Par sa décision du 24 juin dernier, le conseil d’état a validé la mise en place de l’écotaxe poids lourds.
Cette éco-redevance est issue du grenelle de l’environnement. Elle a pris déjà beaucoup de retard, à tel point que des associations écologistes pensait qu’elle ne serait jamais mise en place.
Olivier Louchard, coordinateur du Réseau Action Climat France, avait été écarté de toute concertation depuis la fin du grenelle
chez France Nature Environnement, on pensait carrément que l’abandon de l’écotaxe était un nouveau cadeau fait aux transporteurs routiers : ils sont mécontents de devoir payer 12 cents par km pour chacun de leurs poids lourd qui roule sur le réseau routier hors des autoroutes.

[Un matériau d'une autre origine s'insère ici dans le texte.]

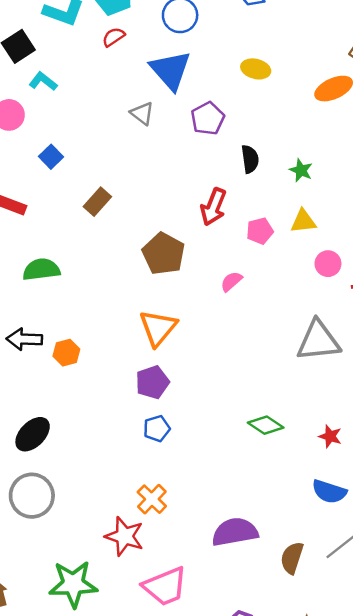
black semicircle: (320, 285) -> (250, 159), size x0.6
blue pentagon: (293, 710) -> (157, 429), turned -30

L’objectif, c’est de réduire le trafic des camions sur les nationales et les départementales.
Techniquement, les camions seront repérés grâce à un système de télépéage. Financièrement, l’Etat compte sur 800 à 900 millions d’euros par an de cette redevance, une rentrée d’argent bienvenue en temps de crise.
Mais contrairement à ce que pensent les écologistes, le retard de sa mise en place pourrait être due non pas à un cadeau fait aux transporteurs routiers, mais plutôt à des problèmes de déontologie.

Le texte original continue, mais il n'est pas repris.